→ ASSIGNED TASK
Every record below must come back exactly as given.

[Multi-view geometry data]
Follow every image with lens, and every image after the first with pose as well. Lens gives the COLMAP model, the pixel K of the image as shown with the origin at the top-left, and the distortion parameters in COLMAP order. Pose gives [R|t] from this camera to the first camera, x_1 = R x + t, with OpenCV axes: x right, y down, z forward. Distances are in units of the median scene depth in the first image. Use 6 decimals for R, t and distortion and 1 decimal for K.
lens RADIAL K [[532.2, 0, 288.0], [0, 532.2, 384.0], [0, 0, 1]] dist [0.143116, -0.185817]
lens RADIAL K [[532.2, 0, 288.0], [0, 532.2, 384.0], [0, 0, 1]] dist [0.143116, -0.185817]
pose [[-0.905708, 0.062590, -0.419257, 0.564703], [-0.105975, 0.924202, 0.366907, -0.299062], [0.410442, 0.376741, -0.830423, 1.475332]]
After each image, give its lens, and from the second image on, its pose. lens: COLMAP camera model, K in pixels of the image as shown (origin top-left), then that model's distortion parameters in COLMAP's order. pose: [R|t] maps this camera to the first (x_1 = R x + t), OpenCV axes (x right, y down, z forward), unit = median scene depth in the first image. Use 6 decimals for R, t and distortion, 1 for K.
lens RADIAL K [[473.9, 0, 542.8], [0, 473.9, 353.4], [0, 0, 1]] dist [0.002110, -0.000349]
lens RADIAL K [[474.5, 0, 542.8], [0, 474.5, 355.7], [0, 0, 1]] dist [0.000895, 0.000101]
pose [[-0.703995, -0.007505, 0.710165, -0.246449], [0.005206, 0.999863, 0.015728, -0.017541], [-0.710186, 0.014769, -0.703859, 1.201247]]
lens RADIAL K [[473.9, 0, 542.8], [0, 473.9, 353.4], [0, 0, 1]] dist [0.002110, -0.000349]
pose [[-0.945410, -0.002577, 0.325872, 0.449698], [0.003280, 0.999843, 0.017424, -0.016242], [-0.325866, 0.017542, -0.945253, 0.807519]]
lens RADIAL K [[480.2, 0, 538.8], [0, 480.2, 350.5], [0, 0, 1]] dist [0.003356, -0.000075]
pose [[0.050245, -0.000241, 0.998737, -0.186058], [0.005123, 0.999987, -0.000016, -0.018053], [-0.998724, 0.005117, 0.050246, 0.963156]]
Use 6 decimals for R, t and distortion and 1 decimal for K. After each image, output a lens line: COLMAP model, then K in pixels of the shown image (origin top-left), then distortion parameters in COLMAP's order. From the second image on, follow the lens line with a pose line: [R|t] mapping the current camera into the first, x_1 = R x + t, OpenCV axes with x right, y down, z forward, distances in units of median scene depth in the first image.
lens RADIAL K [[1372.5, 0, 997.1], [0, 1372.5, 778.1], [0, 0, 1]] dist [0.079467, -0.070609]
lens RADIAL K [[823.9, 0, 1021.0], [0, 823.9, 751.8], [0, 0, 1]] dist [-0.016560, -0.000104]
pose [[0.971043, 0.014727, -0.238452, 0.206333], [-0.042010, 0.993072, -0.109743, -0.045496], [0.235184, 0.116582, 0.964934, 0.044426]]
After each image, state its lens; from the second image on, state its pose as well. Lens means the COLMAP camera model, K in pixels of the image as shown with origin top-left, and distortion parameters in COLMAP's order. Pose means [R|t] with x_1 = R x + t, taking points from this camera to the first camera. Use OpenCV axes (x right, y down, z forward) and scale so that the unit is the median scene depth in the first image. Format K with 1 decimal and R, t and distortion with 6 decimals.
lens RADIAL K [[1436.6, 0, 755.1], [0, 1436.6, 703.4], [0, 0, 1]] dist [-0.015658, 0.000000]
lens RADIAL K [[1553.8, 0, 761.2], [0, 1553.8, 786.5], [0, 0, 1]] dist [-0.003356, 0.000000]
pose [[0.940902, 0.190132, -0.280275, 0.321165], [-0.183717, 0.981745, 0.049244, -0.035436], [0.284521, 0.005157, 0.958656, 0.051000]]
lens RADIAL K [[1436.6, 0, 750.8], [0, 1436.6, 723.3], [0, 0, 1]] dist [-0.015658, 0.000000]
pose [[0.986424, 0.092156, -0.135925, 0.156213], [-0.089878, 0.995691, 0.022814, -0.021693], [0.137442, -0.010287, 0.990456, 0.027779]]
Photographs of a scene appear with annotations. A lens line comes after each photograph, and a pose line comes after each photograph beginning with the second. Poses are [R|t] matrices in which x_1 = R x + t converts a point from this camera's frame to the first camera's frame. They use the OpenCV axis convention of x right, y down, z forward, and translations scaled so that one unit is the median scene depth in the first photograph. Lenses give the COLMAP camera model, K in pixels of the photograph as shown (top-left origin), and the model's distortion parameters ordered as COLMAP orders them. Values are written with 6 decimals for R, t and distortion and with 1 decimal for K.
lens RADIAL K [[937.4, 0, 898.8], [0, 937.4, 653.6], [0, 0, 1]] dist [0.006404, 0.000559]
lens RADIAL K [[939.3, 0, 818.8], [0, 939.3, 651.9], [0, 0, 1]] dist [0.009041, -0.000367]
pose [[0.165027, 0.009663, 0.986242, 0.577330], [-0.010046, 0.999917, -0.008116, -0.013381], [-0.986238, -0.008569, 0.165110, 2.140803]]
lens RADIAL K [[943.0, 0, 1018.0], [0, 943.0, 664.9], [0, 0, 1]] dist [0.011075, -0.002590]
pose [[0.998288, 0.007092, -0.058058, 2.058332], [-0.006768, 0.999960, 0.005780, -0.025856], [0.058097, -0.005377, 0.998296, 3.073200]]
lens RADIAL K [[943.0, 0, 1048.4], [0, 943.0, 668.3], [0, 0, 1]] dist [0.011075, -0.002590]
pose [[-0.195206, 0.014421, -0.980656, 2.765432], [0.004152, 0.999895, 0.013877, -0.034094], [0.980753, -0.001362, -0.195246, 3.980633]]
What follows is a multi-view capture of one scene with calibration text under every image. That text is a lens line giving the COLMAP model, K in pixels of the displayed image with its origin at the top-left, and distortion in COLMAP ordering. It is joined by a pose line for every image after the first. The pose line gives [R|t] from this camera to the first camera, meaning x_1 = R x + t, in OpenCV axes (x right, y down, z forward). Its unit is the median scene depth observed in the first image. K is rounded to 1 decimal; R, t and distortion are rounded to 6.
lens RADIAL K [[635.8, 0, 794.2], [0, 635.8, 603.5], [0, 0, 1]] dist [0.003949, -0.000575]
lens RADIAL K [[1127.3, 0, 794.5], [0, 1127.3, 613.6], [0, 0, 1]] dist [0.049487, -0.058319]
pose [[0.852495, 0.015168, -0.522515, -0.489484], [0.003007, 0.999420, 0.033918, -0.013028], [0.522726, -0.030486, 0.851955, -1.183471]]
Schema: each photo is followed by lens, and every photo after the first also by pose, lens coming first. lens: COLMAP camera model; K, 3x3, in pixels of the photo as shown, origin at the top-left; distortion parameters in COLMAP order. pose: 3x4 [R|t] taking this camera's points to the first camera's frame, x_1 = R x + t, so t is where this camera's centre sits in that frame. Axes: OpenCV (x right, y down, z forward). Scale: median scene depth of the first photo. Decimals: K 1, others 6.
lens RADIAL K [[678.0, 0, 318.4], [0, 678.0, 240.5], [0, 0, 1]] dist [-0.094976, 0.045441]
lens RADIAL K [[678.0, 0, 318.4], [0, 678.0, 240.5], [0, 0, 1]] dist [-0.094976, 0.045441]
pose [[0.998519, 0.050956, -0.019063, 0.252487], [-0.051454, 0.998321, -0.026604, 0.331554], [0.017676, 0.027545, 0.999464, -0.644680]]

→ YOUR SOLUTION
Follow every image with lens, and every image after the first with pose as well. Lens gives the COLMAP model, the pixel K of the image as shown with the origin at the top-left, and the distortion parameters in COLMAP order. Pose gives [R|t] from this camera to the first camera, x_1 = R x + t, with OpenCV axes: x right, y down, z forward. Distances are in units of the median scene depth in the first image. Use 6 decimals for R, t and distortion and 1 decimal for K.
lens RADIAL K [[532.2, 0, 288.0], [0, 532.2, 384.0], [0, 0, 1]] dist [0.143116, -0.185817]
lens RADIAL K [[532.2, 0, 288.0], [0, 532.2, 384.0], [0, 0, 1]] dist [0.143116, -0.185817]
pose [[-0.905708, 0.062590, -0.419257, 0.564703], [-0.105975, 0.924202, 0.366907, -0.299062], [0.410442, 0.376741, -0.830423, 1.475332]]
After each image, give its lens, and from the second image on, its pose. lens: COLMAP camera model, K in pixels of the image as shown (origin top-left), then that model's distortion parameters in COLMAP's order. pose: [R|t] maps this camera to the first (x_1 = R x + t), OpenCV axes (x right, y down, z forward), unit = median scene depth in the first image. Use 6 decimals for R, t and distortion, 1 for K.
lens RADIAL K [[473.9, 0, 542.8], [0, 473.9, 353.4], [0, 0, 1]] dist [0.002110, -0.000349]
lens RADIAL K [[474.5, 0, 542.8], [0, 474.5, 355.7], [0, 0, 1]] dist [0.000895, 0.000101]
pose [[-0.703995, -0.007505, 0.710165, -0.246449], [0.005206, 0.999863, 0.015728, -0.017541], [-0.710186, 0.014769, -0.703859, 1.201247]]
lens RADIAL K [[473.9, 0, 542.8], [0, 473.9, 353.4], [0, 0, 1]] dist [0.002110, -0.000349]
pose [[-0.945410, -0.002577, 0.325872, 0.449698], [0.003280, 0.999843, 0.017424, -0.016242], [-0.325866, 0.017542, -0.945253, 0.807519]]
lens RADIAL K [[480.2, 0, 538.8], [0, 480.2, 350.5], [0, 0, 1]] dist [0.003356, -0.000075]
pose [[0.050245, -0.000241, 0.998737, -0.186058], [0.005123, 0.999987, -0.000016, -0.018053], [-0.998724, 0.005117, 0.050246, 0.963156]]
Use 6 decimals for R, t and distortion and 1 decimal for K. After each image, output a lens line: COLMAP model, then K in pixels of the shown image (origin top-left), then distortion parameters in COLMAP's order. From the second image on, follow the lens line with a pose line: [R|t] mapping the current camera into the first, x_1 = R x + t, OpenCV axes with x right, y down, z forward, distances in units of median scene depth in the first image.
lens RADIAL K [[1372.5, 0, 997.1], [0, 1372.5, 778.1], [0, 0, 1]] dist [0.079467, -0.070609]
lens RADIAL K [[823.9, 0, 1021.0], [0, 823.9, 751.8], [0, 0, 1]] dist [-0.016560, -0.000104]
pose [[0.971043, 0.014727, -0.238452, 0.206333], [-0.042010, 0.993072, -0.109743, -0.045496], [0.235184, 0.116582, 0.964934, 0.044426]]
After each image, state its lens; from the second image on, state its pose as well. Lens means the COLMAP camera model, K in pixels of the image as shown with origin top-left, and distortion parameters in COLMAP's order. Pose means [R|t] with x_1 = R x + t, taking points from this camera to the first camera. Use OpenCV axes (x right, y down, z forward) and scale so that the unit is the median scene depth in the first image. Format K with 1 decimal and R, t and distortion with 6 decimals.
lens RADIAL K [[1436.6, 0, 755.1], [0, 1436.6, 703.4], [0, 0, 1]] dist [-0.015658, 0.000000]
lens RADIAL K [[1553.8, 0, 761.2], [0, 1553.8, 786.5], [0, 0, 1]] dist [-0.003356, 0.000000]
pose [[0.940902, 0.190132, -0.280275, 0.321165], [-0.183717, 0.981745, 0.049244, -0.035436], [0.284521, 0.005157, 0.958656, 0.051000]]
lens RADIAL K [[1436.6, 0, 750.8], [0, 1436.6, 723.3], [0, 0, 1]] dist [-0.015658, 0.000000]
pose [[0.986424, 0.092156, -0.135925, 0.156213], [-0.089878, 0.995691, 0.022814, -0.021693], [0.137442, -0.010287, 0.990456, 0.027779]]
Photographs of a scene appear with annotations. A lens line comes after each photograph, and a pose line comes after each photograph beginning with the second. Poses are [R|t] matrices in which x_1 = R x + t converts a point from this camera's frame to the first camera's frame. They use the OpenCV axis convention of x right, y down, z forward, and translations scaled so that one unit is the median scene depth in the first photograph. Lenses give the COLMAP camera model, K in pixels of the photograph as shown (top-left origin), and the model's distortion parameters ordered as COLMAP orders them. Values are written with 6 decimals for R, t and distortion and with 1 decimal for K.
lens RADIAL K [[937.4, 0, 898.8], [0, 937.4, 653.6], [0, 0, 1]] dist [0.006404, 0.000559]
lens RADIAL K [[939.3, 0, 818.8], [0, 939.3, 651.9], [0, 0, 1]] dist [0.009041, -0.000367]
pose [[0.165027, 0.009663, 0.986242, 0.577330], [-0.010046, 0.999917, -0.008116, -0.013381], [-0.986238, -0.008569, 0.165110, 2.140803]]
lens RADIAL K [[943.0, 0, 1018.0], [0, 943.0, 664.9], [0, 0, 1]] dist [0.011075, -0.002590]
pose [[0.998288, 0.007092, -0.058058, 2.058332], [-0.006768, 0.999960, 0.005780, -0.025856], [0.058097, -0.005377, 0.998296, 3.073200]]
lens RADIAL K [[943.0, 0, 1048.4], [0, 943.0, 668.3], [0, 0, 1]] dist [0.011075, -0.002590]
pose [[-0.195206, 0.014421, -0.980656, 2.765432], [0.004152, 0.999895, 0.013877, -0.034094], [0.980753, -0.001362, -0.195246, 3.980633]]
What follows is a multi-view capture of one scene with calibration text under every image. That text is a lens line giving the COLMAP model, K in pixels of the displayed image with its origin at the top-left, and distortion in COLMAP ordering. It is joined by a pose line for every image after the first. The pose line gives [R|t] from this camera to the first camera, meaning x_1 = R x + t, in OpenCV axes (x right, y down, z forward). Its unit is the median scene depth observed in the first image. K is rounded to 1 decimal; R, t and distortion are rounded to 6.
lens RADIAL K [[635.8, 0, 794.2], [0, 635.8, 603.5], [0, 0, 1]] dist [0.003949, -0.000575]
lens RADIAL K [[1127.3, 0, 794.5], [0, 1127.3, 613.6], [0, 0, 1]] dist [0.049487, -0.058319]
pose [[0.852495, 0.015168, -0.522515, -0.489484], [0.003007, 0.999420, 0.033918, -0.013028], [0.522726, -0.030486, 0.851955, -1.183471]]
Schema: each photo is followed by lens, and every photo after the first also by pose, lens coming first. lens: COLMAP camera model; K, 3x3, in pixels of the photo as shown, origin at the top-left; distortion parameters in COLMAP order. pose: 3x4 [R|t] taking this camera's points to the first camera's frame, x_1 = R x + t, so t is where this camera's centre sits in that frame. Axes: OpenCV (x right, y down, z forward). Scale: median scene depth of the first photo. Decimals: K 1, others 6.
lens RADIAL K [[678.0, 0, 318.4], [0, 678.0, 240.5], [0, 0, 1]] dist [-0.094976, 0.045441]
lens RADIAL K [[678.0, 0, 318.4], [0, 678.0, 240.5], [0, 0, 1]] dist [-0.094976, 0.045441]
pose [[0.998519, 0.050956, -0.019063, 0.252487], [-0.051454, 0.998321, -0.026604, 0.331554], [0.017676, 0.027545, 0.999464, -0.644680]]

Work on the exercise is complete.